(Collection entries)

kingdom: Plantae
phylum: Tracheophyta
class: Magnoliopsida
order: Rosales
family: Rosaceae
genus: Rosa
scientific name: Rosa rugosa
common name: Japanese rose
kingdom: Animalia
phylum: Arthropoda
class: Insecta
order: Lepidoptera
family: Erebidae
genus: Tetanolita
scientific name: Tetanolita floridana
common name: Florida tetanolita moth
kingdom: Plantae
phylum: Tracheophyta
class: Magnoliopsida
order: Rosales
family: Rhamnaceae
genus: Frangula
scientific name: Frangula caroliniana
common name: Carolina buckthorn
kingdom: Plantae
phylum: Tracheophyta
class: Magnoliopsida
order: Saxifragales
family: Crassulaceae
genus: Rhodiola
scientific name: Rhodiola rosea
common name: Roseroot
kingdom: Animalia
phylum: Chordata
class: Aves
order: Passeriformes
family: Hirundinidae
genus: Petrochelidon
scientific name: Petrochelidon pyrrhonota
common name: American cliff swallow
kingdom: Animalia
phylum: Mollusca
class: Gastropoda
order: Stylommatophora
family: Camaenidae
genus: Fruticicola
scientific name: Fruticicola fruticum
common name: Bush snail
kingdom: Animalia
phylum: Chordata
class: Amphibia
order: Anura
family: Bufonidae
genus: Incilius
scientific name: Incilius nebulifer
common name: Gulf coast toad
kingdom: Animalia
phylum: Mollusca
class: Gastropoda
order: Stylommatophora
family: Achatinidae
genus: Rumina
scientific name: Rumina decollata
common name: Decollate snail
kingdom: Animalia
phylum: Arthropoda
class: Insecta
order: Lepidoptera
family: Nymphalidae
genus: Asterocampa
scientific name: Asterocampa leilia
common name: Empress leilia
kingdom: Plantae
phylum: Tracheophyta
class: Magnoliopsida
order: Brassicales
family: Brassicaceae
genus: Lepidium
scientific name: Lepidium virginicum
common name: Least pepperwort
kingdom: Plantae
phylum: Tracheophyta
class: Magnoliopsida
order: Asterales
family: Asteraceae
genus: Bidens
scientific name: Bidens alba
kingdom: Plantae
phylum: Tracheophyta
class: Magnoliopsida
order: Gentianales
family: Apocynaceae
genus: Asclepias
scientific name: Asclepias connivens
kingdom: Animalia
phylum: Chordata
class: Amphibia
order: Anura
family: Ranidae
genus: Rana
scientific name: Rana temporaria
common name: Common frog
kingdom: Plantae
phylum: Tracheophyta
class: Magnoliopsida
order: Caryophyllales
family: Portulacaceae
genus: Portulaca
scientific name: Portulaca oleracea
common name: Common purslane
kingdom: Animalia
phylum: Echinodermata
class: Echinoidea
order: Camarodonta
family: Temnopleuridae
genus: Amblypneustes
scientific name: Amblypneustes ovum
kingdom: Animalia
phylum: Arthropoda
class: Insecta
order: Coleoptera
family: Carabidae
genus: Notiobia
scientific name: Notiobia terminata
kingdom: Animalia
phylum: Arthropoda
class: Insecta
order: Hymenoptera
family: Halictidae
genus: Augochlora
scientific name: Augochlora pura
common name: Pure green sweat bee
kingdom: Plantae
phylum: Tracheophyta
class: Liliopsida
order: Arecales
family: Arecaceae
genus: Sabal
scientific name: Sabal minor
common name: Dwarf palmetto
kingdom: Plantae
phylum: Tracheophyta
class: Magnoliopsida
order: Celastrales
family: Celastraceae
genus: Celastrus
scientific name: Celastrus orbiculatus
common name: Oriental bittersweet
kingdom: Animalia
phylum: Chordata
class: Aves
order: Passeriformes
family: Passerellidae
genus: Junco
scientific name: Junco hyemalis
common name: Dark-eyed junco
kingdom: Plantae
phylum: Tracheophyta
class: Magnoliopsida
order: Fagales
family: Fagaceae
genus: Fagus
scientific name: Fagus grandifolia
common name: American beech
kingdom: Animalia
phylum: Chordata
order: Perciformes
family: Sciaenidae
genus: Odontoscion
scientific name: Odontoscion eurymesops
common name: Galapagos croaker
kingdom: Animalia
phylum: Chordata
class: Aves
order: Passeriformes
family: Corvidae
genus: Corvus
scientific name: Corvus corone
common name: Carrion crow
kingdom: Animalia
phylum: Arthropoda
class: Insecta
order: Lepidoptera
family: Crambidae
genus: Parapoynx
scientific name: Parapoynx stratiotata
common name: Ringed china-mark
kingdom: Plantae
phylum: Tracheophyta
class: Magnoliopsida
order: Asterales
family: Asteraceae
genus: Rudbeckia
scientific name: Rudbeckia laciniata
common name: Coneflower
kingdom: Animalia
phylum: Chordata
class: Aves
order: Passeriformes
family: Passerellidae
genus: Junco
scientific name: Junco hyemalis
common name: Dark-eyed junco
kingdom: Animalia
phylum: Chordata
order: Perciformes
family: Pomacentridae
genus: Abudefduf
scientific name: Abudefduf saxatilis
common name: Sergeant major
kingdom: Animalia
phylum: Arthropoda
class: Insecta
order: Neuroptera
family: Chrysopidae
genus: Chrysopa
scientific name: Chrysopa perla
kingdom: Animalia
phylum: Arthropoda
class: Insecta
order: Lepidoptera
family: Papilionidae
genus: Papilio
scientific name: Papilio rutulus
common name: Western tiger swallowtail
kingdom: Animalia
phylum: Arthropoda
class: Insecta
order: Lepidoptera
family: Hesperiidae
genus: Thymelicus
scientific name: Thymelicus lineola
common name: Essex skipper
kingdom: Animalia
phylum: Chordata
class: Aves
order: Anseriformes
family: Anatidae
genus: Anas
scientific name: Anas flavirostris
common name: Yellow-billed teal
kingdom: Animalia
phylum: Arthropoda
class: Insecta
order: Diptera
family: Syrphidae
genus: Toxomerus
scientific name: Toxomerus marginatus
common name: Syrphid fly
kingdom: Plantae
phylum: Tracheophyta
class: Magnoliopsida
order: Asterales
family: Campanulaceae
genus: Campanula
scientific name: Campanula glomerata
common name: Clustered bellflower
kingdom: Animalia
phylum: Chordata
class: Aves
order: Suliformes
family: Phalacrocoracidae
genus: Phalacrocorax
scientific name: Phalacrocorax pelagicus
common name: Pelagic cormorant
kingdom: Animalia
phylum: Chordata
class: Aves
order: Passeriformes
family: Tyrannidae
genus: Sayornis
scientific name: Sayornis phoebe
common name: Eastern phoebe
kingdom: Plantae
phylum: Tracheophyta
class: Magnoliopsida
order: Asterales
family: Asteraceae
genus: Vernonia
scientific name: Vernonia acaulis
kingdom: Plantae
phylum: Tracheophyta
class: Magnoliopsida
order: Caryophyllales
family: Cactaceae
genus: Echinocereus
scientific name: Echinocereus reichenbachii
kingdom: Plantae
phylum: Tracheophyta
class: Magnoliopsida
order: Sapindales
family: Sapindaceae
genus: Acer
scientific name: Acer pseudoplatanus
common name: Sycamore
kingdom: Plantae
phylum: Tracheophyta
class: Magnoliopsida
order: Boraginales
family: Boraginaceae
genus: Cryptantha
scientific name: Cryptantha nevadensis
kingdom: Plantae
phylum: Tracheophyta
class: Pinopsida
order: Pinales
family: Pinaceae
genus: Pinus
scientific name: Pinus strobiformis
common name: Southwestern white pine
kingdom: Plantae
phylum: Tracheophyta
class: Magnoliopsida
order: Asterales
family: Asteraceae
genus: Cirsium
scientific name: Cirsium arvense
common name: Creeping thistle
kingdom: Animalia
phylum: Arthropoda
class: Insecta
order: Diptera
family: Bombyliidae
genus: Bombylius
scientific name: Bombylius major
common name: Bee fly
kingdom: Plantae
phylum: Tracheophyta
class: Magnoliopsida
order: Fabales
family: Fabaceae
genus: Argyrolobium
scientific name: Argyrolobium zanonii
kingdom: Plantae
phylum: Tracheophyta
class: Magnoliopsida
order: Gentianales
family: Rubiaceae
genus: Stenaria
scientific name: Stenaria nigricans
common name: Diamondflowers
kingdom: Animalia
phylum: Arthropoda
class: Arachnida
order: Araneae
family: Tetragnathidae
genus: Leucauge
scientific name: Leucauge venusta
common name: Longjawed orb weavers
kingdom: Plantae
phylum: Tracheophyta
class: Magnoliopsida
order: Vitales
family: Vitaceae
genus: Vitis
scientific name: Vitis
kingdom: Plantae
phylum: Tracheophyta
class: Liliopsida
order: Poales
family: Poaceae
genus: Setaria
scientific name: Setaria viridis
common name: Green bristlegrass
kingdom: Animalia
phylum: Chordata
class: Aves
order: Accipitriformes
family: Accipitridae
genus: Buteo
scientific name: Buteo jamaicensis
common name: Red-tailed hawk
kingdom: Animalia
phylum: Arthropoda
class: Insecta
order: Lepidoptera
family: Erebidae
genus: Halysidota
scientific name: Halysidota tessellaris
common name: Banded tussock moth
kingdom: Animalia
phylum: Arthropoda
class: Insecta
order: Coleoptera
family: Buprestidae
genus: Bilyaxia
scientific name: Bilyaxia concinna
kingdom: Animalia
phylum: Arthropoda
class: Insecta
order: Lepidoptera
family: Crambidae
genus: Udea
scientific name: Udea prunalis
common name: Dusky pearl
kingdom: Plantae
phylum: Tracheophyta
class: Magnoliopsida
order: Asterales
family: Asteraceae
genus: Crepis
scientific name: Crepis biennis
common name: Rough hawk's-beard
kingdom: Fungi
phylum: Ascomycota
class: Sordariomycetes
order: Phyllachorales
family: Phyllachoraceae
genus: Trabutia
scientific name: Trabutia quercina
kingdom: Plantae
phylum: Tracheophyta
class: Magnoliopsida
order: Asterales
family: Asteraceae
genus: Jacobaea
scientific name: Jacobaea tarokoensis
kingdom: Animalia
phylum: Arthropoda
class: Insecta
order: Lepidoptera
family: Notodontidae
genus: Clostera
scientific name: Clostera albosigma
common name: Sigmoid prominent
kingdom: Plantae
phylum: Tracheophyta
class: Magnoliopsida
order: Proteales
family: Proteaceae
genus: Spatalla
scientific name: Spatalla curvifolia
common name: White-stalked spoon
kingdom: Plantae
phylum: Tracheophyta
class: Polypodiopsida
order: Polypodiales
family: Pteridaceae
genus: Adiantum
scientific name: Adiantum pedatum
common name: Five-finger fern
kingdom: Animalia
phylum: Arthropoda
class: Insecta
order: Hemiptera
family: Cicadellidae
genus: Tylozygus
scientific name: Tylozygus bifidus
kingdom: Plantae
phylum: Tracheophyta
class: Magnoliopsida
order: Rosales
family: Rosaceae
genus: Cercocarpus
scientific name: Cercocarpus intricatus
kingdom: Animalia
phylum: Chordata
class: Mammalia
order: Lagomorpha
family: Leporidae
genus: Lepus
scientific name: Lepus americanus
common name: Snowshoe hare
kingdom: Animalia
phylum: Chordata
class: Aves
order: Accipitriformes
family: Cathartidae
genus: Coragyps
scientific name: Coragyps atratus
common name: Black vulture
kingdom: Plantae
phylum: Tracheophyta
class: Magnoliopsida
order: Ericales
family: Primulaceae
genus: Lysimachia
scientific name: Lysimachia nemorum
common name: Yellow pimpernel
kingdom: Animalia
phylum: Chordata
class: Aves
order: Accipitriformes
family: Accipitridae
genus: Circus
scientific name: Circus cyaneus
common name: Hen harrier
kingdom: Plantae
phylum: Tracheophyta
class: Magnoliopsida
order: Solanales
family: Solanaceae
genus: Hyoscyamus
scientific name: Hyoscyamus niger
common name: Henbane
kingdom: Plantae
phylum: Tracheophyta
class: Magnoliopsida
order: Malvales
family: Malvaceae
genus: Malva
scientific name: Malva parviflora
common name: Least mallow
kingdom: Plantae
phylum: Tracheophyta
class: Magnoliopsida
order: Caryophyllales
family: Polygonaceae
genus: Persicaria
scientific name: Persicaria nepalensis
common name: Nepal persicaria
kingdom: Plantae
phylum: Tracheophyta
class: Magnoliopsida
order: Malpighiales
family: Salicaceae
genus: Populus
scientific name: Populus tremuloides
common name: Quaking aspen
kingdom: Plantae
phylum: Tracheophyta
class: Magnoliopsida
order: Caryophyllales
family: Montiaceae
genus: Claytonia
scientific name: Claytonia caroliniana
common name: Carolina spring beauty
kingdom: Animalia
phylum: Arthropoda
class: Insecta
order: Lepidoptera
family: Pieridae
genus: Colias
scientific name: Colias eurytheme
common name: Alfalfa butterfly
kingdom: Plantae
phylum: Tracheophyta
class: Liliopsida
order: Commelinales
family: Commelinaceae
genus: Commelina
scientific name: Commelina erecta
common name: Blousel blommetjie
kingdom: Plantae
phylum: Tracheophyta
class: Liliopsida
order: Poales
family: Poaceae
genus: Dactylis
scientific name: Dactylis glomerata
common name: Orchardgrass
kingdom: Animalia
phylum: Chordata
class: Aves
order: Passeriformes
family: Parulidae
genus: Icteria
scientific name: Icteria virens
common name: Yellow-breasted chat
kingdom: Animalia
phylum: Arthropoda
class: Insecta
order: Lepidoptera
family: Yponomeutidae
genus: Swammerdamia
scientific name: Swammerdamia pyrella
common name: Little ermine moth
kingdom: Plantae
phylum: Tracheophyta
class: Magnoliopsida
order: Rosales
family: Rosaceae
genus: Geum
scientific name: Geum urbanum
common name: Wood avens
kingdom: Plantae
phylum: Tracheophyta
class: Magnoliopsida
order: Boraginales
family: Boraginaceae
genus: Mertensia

_Aim of the exercise_.
Repeat, word for word, the part of the listing above that opens with the line containing "common name: Quaking aspen" and closes with the line containing "genus: Commelina", including both of those lines.

_Task output_.
common name: Quaking aspen
kingdom: Plantae
phylum: Tracheophyta
class: Magnoliopsida
order: Caryophyllales
family: Montiaceae
genus: Claytonia
scientific name: Claytonia caroliniana
common name: Carolina spring beauty
kingdom: Animalia
phylum: Arthropoda
class: Insecta
order: Lepidoptera
family: Pieridae
genus: Colias
scientific name: Colias eurytheme
common name: Alfalfa butterfly
kingdom: Plantae
phylum: Tracheophyta
class: Liliopsida
order: Commelinales
family: Commelinaceae
genus: Commelina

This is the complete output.